Leave out the pictures and copy every record exactly.

----

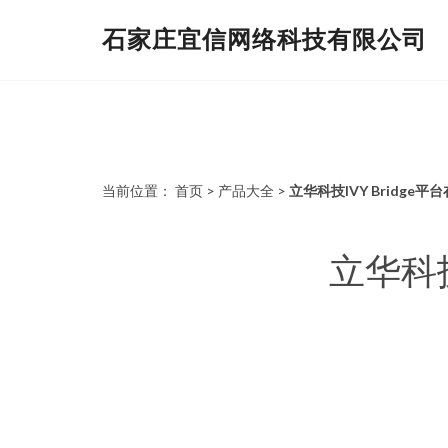
石家庄宜信网络科技有限公司
当前位置：
首页
>
产品大全
>
立华科技IVY Bridg
立华科技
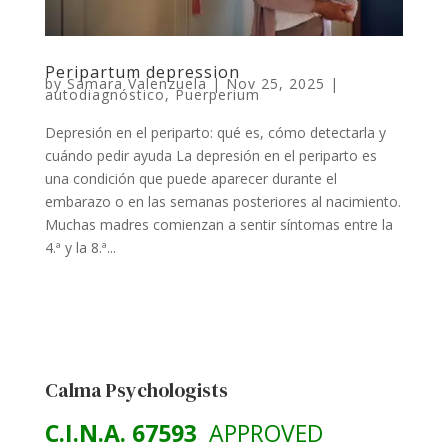
Peripartum depression
by
Samara Valenzuela
|
Nov 25, 2025
|
autodiagnóstico
,
Puerperium
Depresión en el periparto: qué es, cómo detectarla y
cuándo pedir ayuda La depresión en el periparto es
una condición que puede aparecer durante el
embarazo o en las semanas posteriores al nacimiento.
Muchas madres comienzan a sentir síntomas entre la
4.ª y la 8.ª...
Calma Psychologists
C.I.N.A. 67593
APPROVED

----

Your response:
石家庄宜信网络科技有限公司
当前位置：
首页
>
产品大全
>
立华科技IVY Bridg
立华科技
Peripartum depression
by
Samara Valenzuela
|
Nov 25, 2025
|
autodiagnóstico
,
Puerperium
Depresión en el periparto: qué es, cómo detectarla y
cuándo pedir ayuda La depresión en el periparto es
una condición que puede aparecer durante el
embarazo o en las semanas posteriores al nacimiento.
Muchas madres comienzan a sentir síntomas entre la
4.ª y la 8.ª...
Calma Psychologists
C.I.N.A. 67593
APPROVED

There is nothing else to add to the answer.